When they consider these points, the justices will surely reflect on this long-disputed sentence from Justice Oliver Wendell Holmes’s 1920 opinion in Missouri v. Holland: “If the treaty is valid, there can be no dispute about the validity of the statute [implementing it] under Article 1, Section 8, as a necessary and proper means to execute the powers of the Government.”

But the broadest reading of that sentence cannot possibly be correct. Could the federal government enter into a treaty that gives Congress the power to ban all political speech? Of course not.

Yet this sentence has been relied upon by the Obama administration and some in the legal academy for the radical proposition that the treaty power can be used to circumvent the structural limits of the federal government.
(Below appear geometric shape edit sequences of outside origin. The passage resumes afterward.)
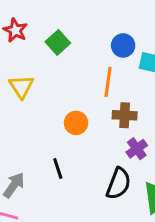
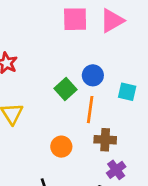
green square: (58, 42) -> (65, 89), moved
blue circle: (123, 45) -> (93, 75), moved

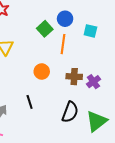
brown cross: (105, 140) -> (74, 77), moved
purple cross: (116, 170) -> (93, 82), moved

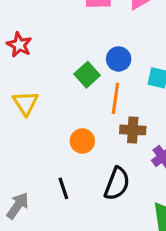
brown cross: (74, 77) -> (133, 130), moved
black semicircle: (70, 112) -> (117, 184), moved

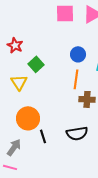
green square: (87, 75) -> (36, 64), moved
orange circle: (82, 141) -> (28, 118), moved, size x1.5
black semicircle: (117, 184) -> (77, 133), turned 60

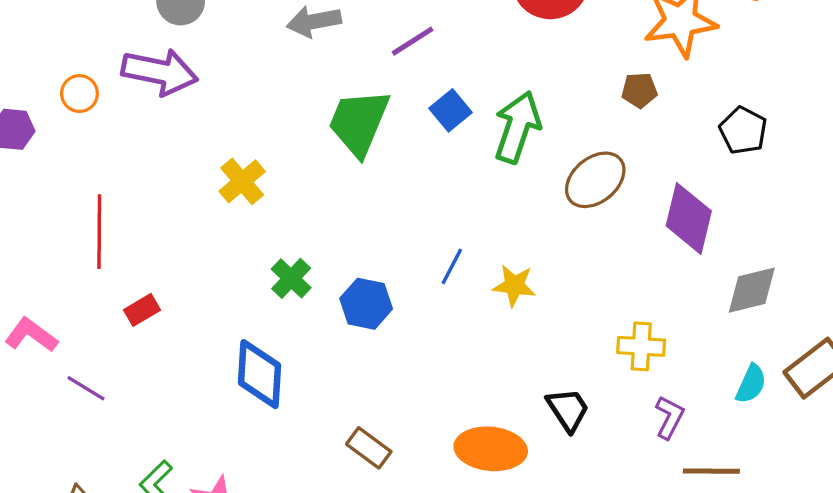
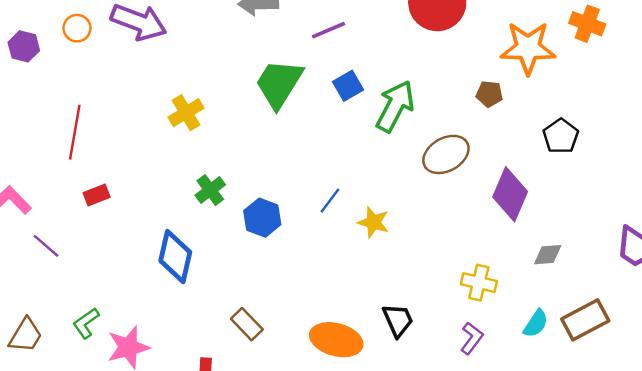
gray diamond: (752, 290) -> (548, 255), size x0.7
yellow cross: (641, 346) -> (479, 283), moved

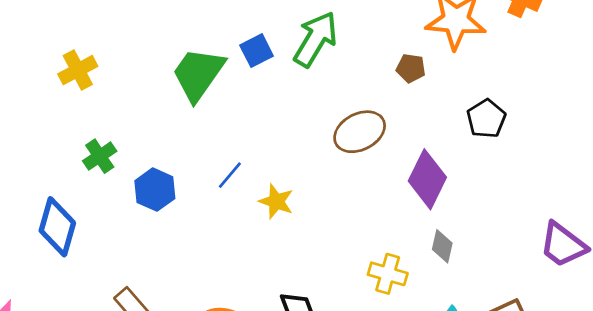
green trapezoid: (279, 83) -> (198, 74), moved
green arrow: (395, 106) -> (316, 39), moved
gray diamond: (548, 255) -> (442, 246), moved, turned -76

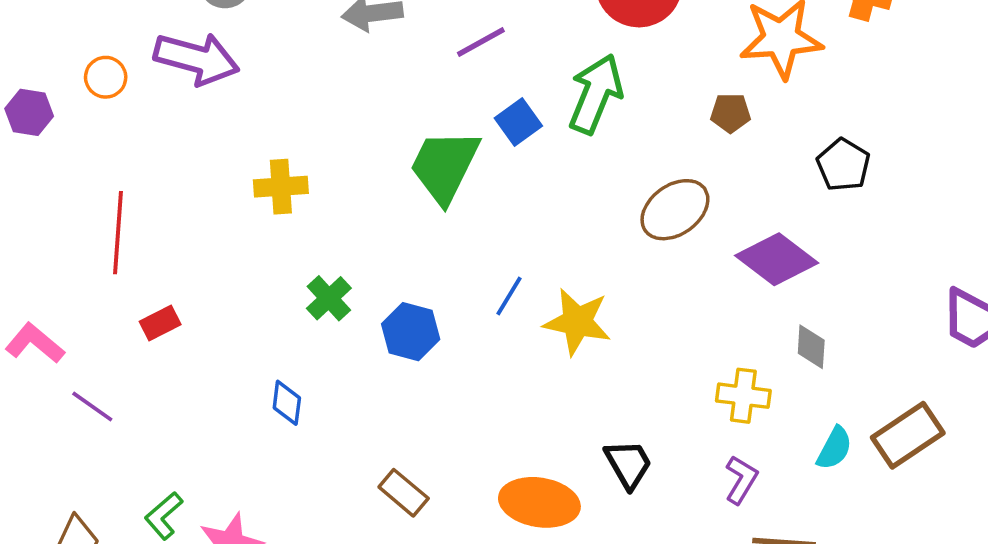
yellow cross: (78, 70) -> (281, 187), turned 33
purple diamond: (427, 179) -> (777, 259), turned -70
yellow star: (276, 201) -> (577, 322), size x1.4
blue diamond: (57, 227) -> (287, 403), size x0.6

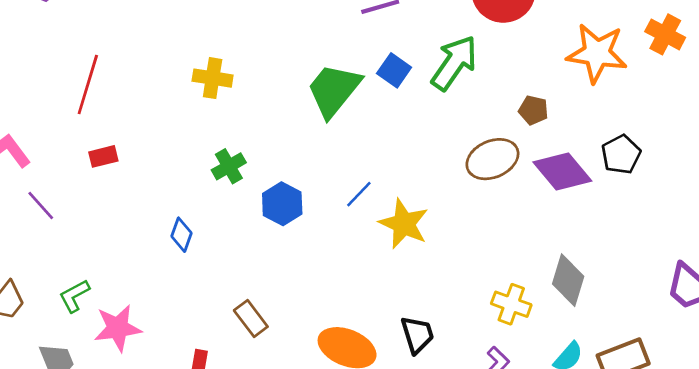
brown pentagon: (731, 113) -> (533, 110), moved
blue square: (518, 122) -> (394, 70), turned -32
purple diamond: (777, 259) -> (562, 172), moved
gray diamond: (811, 347) -> (568, 280), size x1.5

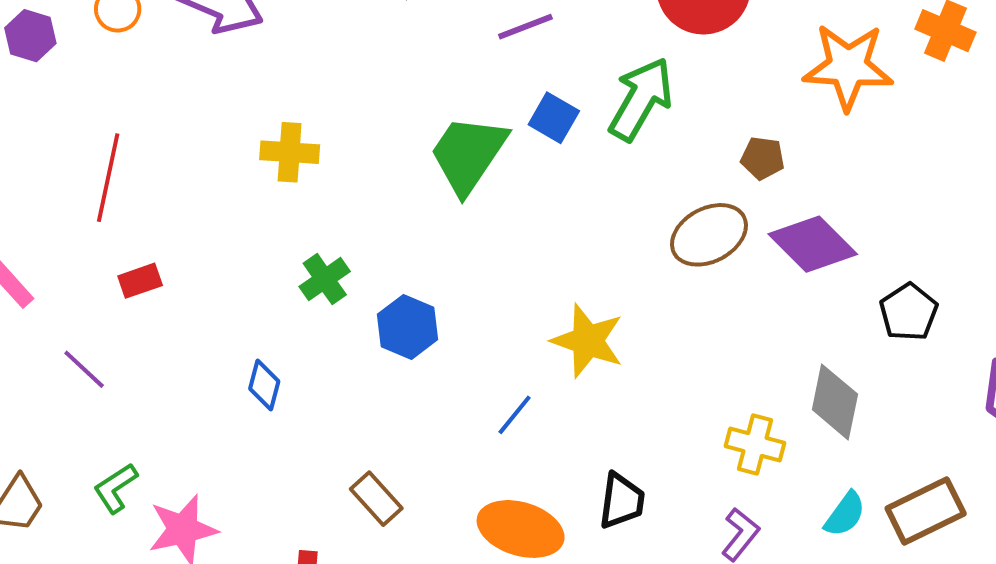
black pentagon: (621, 154) -> (909, 312), moved
blue line: (359, 194) -> (515, 415), moved
purple line: (41, 206) -> (84, 369), moved
black trapezoid: (417, 335) -> (622, 501), turned 30

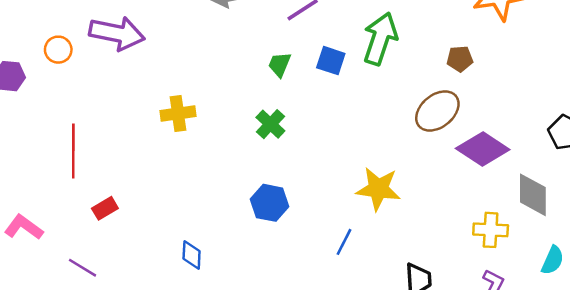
green trapezoid: (468, 154) -> (280, 65), moved, size x0.5
purple diamond: (813, 244) -> (483, 149), moved
green cross: (325, 279) -> (270, 124), moved

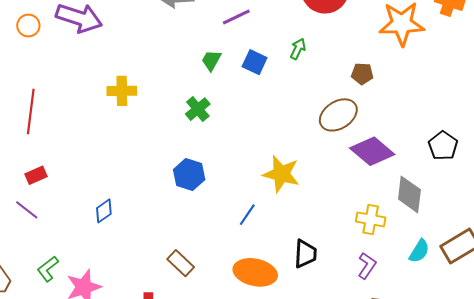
green arrow: (380, 39) -> (298, 49), size x0.5
red rectangle: (105, 208) -> (36, 175), moved
blue diamond: (192, 255) -> (104, 211), moved, turned 45

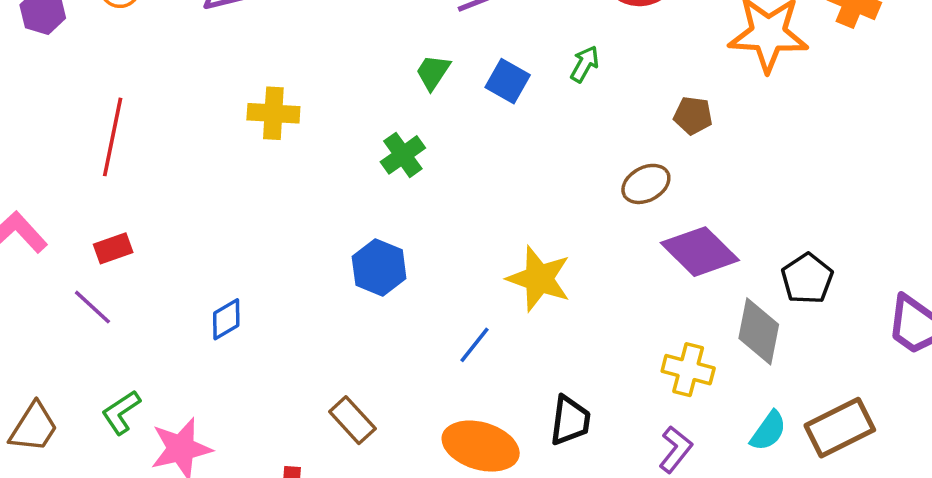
brown ellipse: (338, 115) -> (646, 184), size x0.7
black pentagon: (443, 146) -> (807, 279), moved

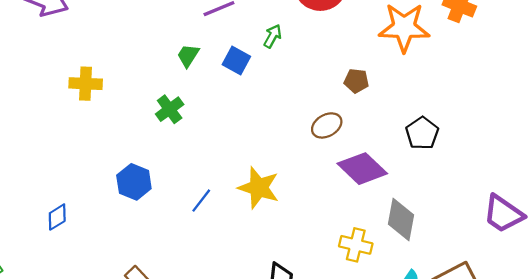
green arrow: (585, 64) -> (273, 36), moved
blue hexagon: (379, 268) -> (134, 182), moved
black pentagon: (807, 279) -> (422, 133), moved
blue line: (475, 345) -> (201, 201), moved

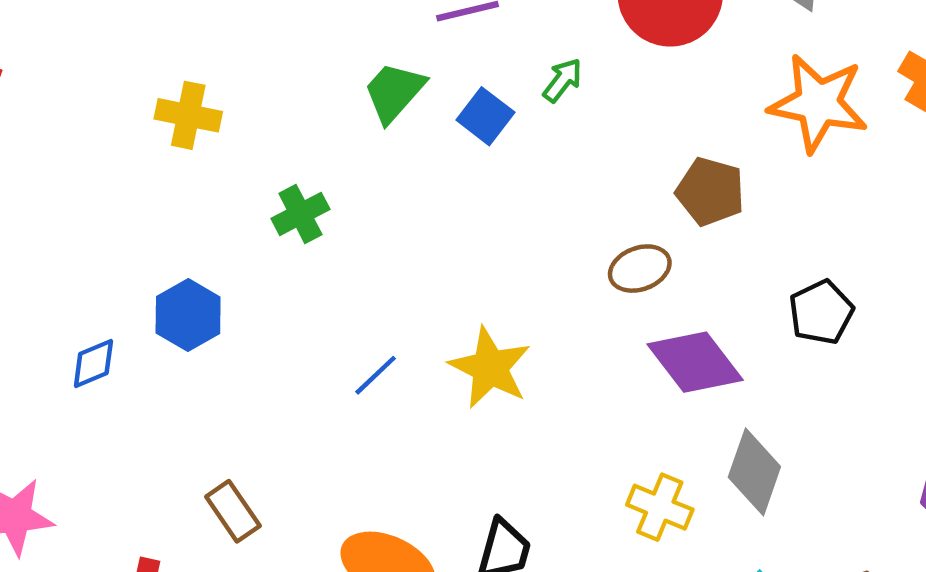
green trapezoid: (188, 55) -> (394, 92), size x1.4
brown pentagon: (356, 81) -> (710, 192), size x1.4
green cross: (170, 109) -> (300, 214), moved
blue hexagon: (134, 182) -> (188, 315), moved

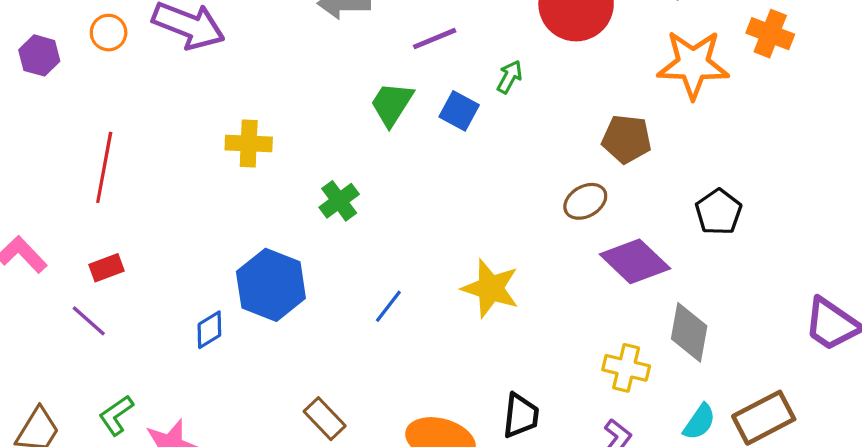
blue hexagon: (188, 315) -> (271, 285), size x1.4
blue line: (376, 375) -> (388, 306), moved

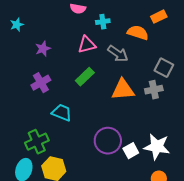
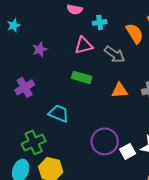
orange semicircle: (138, 33) -> (135, 33), turned 40
green rectangle: (85, 77) -> (82, 77), turned 60
purple cross: (41, 83) -> (25, 87), moved
orange triangle: (123, 90) -> (120, 90), size x0.7

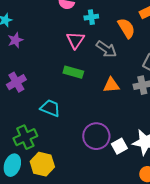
pink triangle: (84, 45) -> (75, 40), turned -42
purple star: (40, 49) -> (15, 40), moved

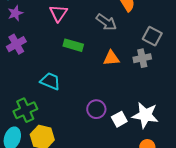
pink triangle: (75, 40) -> (58, 13), moved
purple cross: (16, 82) -> (16, 44), moved
purple circle: (96, 136) -> (96, 109), size x0.7

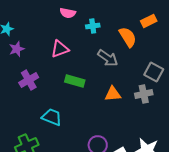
pink triangle: (58, 13) -> (60, 49), turned 36
purple cross: (16, 44) -> (29, 80), moved

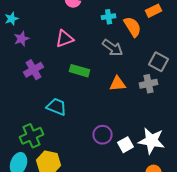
cyan cross: (93, 26) -> (109, 17), moved

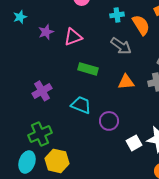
purple star: (22, 39) -> (46, 32), moved
purple cross: (34, 70) -> (42, 91), moved
cyan trapezoid: (57, 107) -> (81, 105), moved
purple circle: (103, 135) -> (109, 121), moved

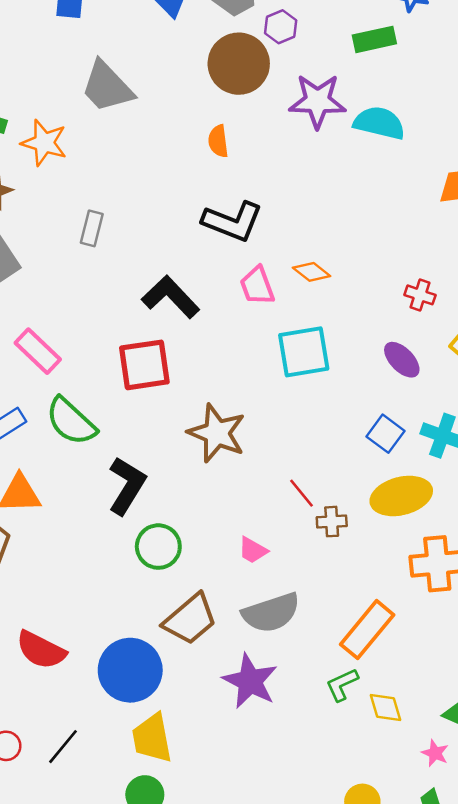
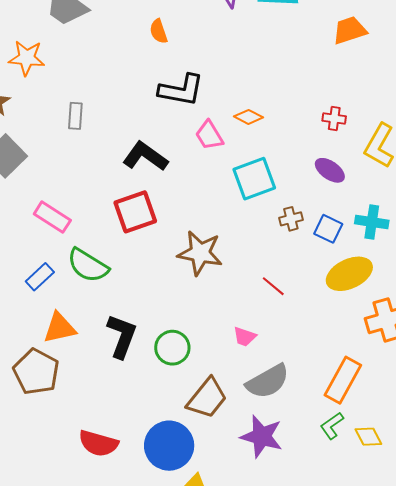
black L-shape: (127, 486) -> (122, 336), moved
brown cross: (332, 522) -> (291, 219), moved

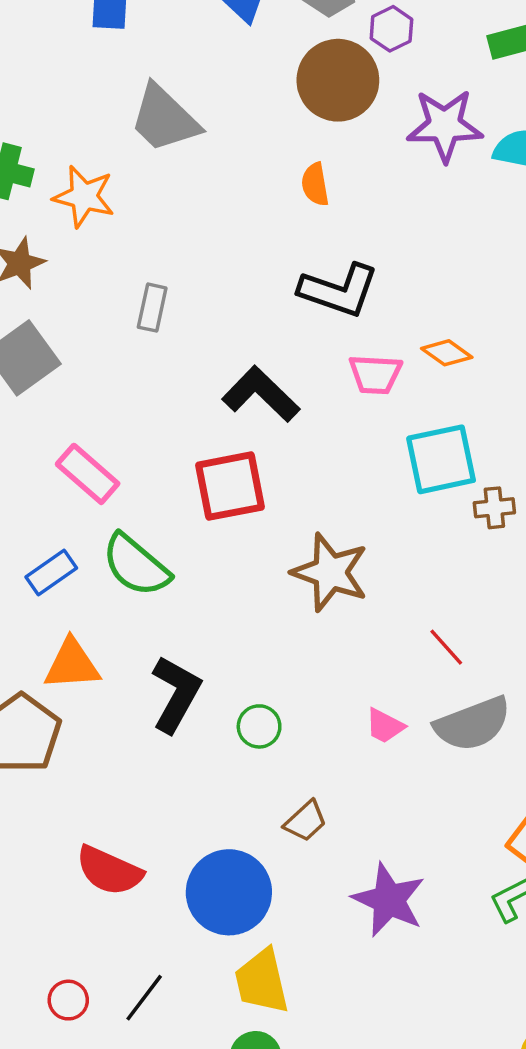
pink trapezoid: (209, 135) -> (375, 374), turned -64
brown cross: (291, 219) -> (494, 508), moved
green circle: (172, 348) -> (259, 726), size x0.7
gray semicircle: (268, 381) -> (473, 724), moved
brown trapezoid: (207, 398) -> (306, 821), size x0.6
If the Supreme Court concludes that a treaty can be used to prosecute Americans, regardless of their constitutional rights, the ramifications could be alarming were these treaties to be ratified:

●Nothing would stop the United Nation’s Arms Trade Treaty from being used to vanquish Americans’ Second Amendment right to keep and bear arms.

●Under the Convention on the Law of the Sea, U.S. businesses could be subject to the decisions of the International Tribunal of the Law of the Sea based in Hamburg, Germany, rather than the rulings of American courts.

●The Convention on the Rights of Persons With Disabilities could allow decisions on how to educate a child with disabilities to be made by foreign tribunals rather than by the child’s parents.

Or, consider that state laws favored by liberals, such as California’s environmental laws or a state’s punitive damage laws, could be tossed aside if a conservative president, with Senate approval, crafts a treaty with a foreign country to ban these laws.

It is the province and duty of the Supreme Court to interpret U.S. law. No treaty should abdicate this decision-making power to another authority.

In Medellin v. Texas, the Supreme Court rightly defended U.S. sovereignty and upheld the structural limitations on government power, which serve to protect individual liberty in the United States.

Likewise, in Bond v. United States, the Roberts court should remain faithful to the Constitution and affirm that Bond’s case belongs in Pennsylvania state courts.